_Problem to work on_
All lines in the material below that contain "recommends" should be located and copied.

_Recorded data_
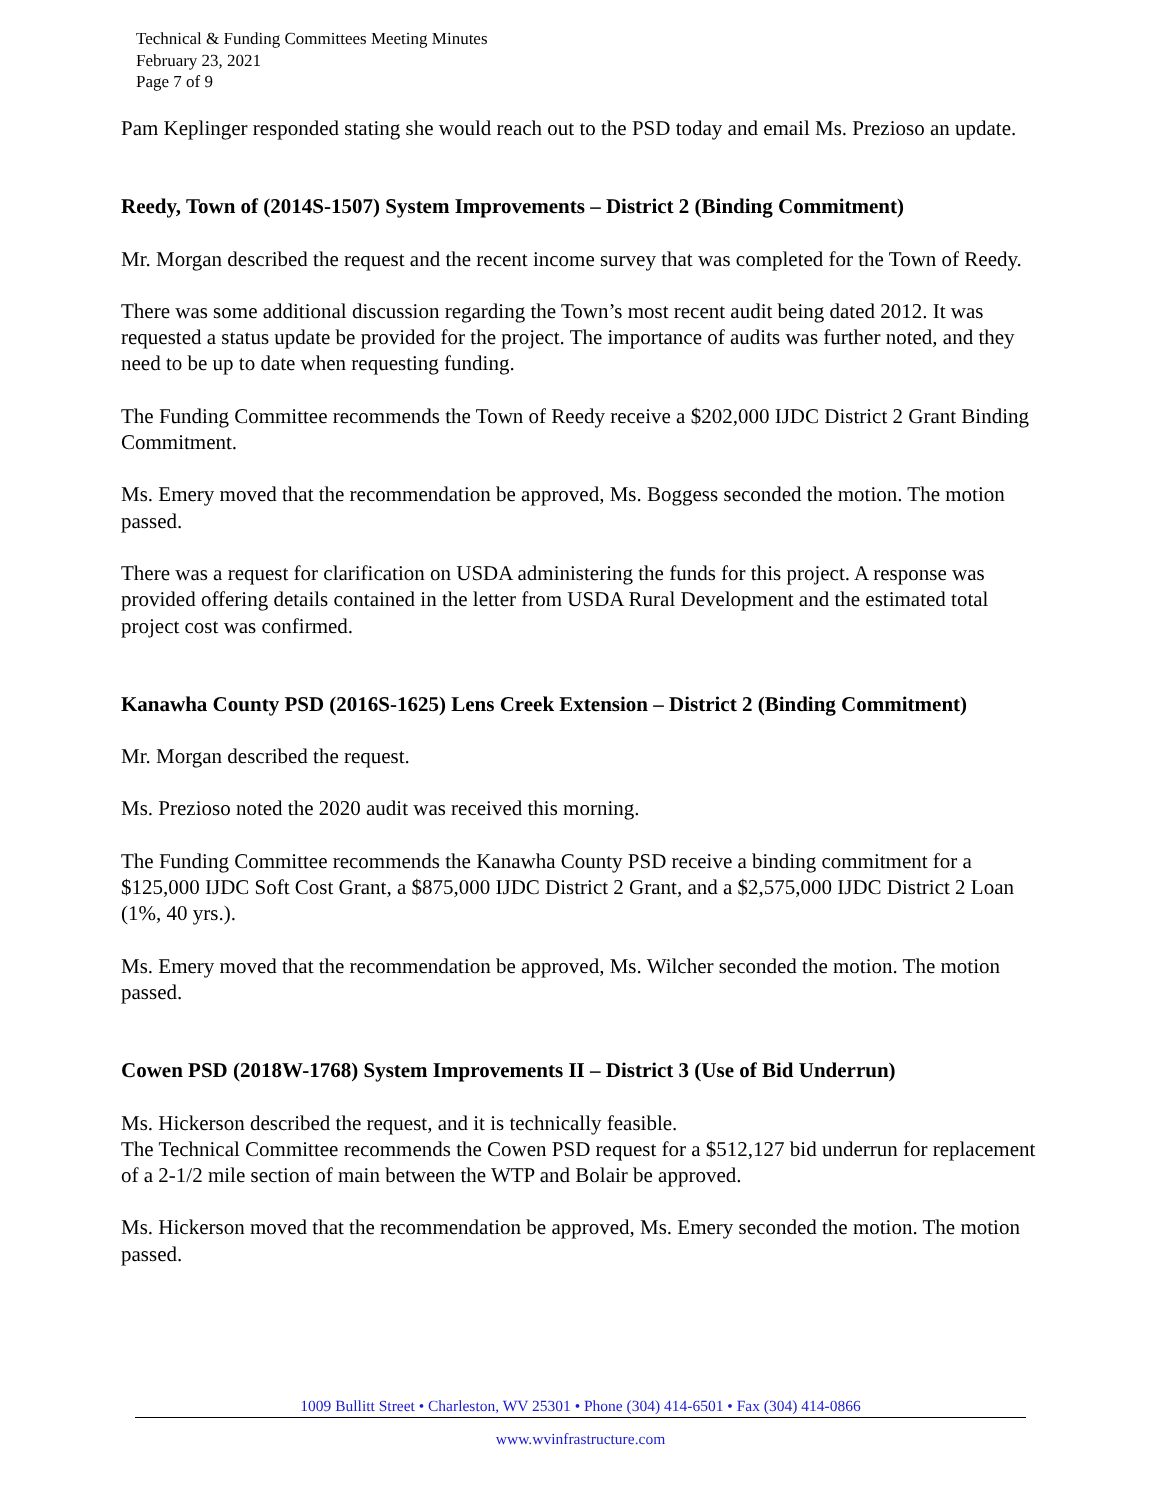Technical & Funding Committees Meeting Minutes
February 23, 2021
Page 7 of 9
Pam Keplinger responded stating she would reach out to the PSD today and email Ms. Prezioso an update.
Reedy, Town of (2014S-1507) System Improvements – District 2 (Binding Commitment)
Mr. Morgan described the request and the recent income survey that was completed for the Town of Reedy.
There was some additional discussion regarding the Town’s most recent audit being dated 2012. It was requested a status update be provided for the project. The importance of audits was further noted, and they need to be up to date when requesting funding.
The Funding Committee recommends the Town of Reedy receive a $202,000 IJDC District 2 Grant Binding Commitment.
Ms. Emery moved that the recommendation be approved, Ms. Boggess seconded the motion. The motion passed.
There was a request for clarification on USDA administering the funds for this project. A response was provided offering details contained in the letter from USDA Rural Development and the estimated total project cost was confirmed.
Kanawha County PSD (2016S-1625) Lens Creek Extension – District 2 (Binding Commitment)
Mr. Morgan described the request.
Ms. Prezioso noted the 2020 audit was received this morning.
The Funding Committee recommends the Kanawha County PSD receive a binding commitment for a $125,000 IJDC Soft Cost Grant, a $875,000 IJDC District 2 Grant, and a $2,575,000 IJDC District 2 Loan (1%, 40 yrs.).
Ms. Emery moved that the recommendation be approved, Ms. Wilcher seconded the motion. The motion passed.
Cowen PSD (2018W-1768) System Improvements II – District 3 (Use of Bid Underrun)
Ms. Hickerson described the request, and it is technically feasible.
The Technical Committee recommends the Cowen PSD request for a $512,127 bid underrun for replacement of a 2-1/2 mile section of main between the WTP and Bolair be approved.
Ms. Hickerson moved that the recommendation be approved, Ms. Emery seconded the motion. The motion passed.
1009 Bullitt Street • Charleston, WV 25301 • Phone (304) 414-6501 • Fax (304) 414-0866
www.wvinfrastructure.com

_Solution to this problem_
The Funding Committee recommends the Town of Reedy receive a $202,000 IJDC District 2 Grant Binding Commitment.
The Funding Committee recommends the Kanawha County PSD receive a binding commitment for a $125,000 IJDC Soft Cost Grant, a $875,000 IJDC District 2 Grant, and a $2,575,000 IJDC District 2 Loan (1%, 40 yrs.).
The Technical Committee recommends the Cowen PSD request for a $512,127 bid underrun for replacement of a 2-1/2 mile section of main between the WTP and Bolair be approved.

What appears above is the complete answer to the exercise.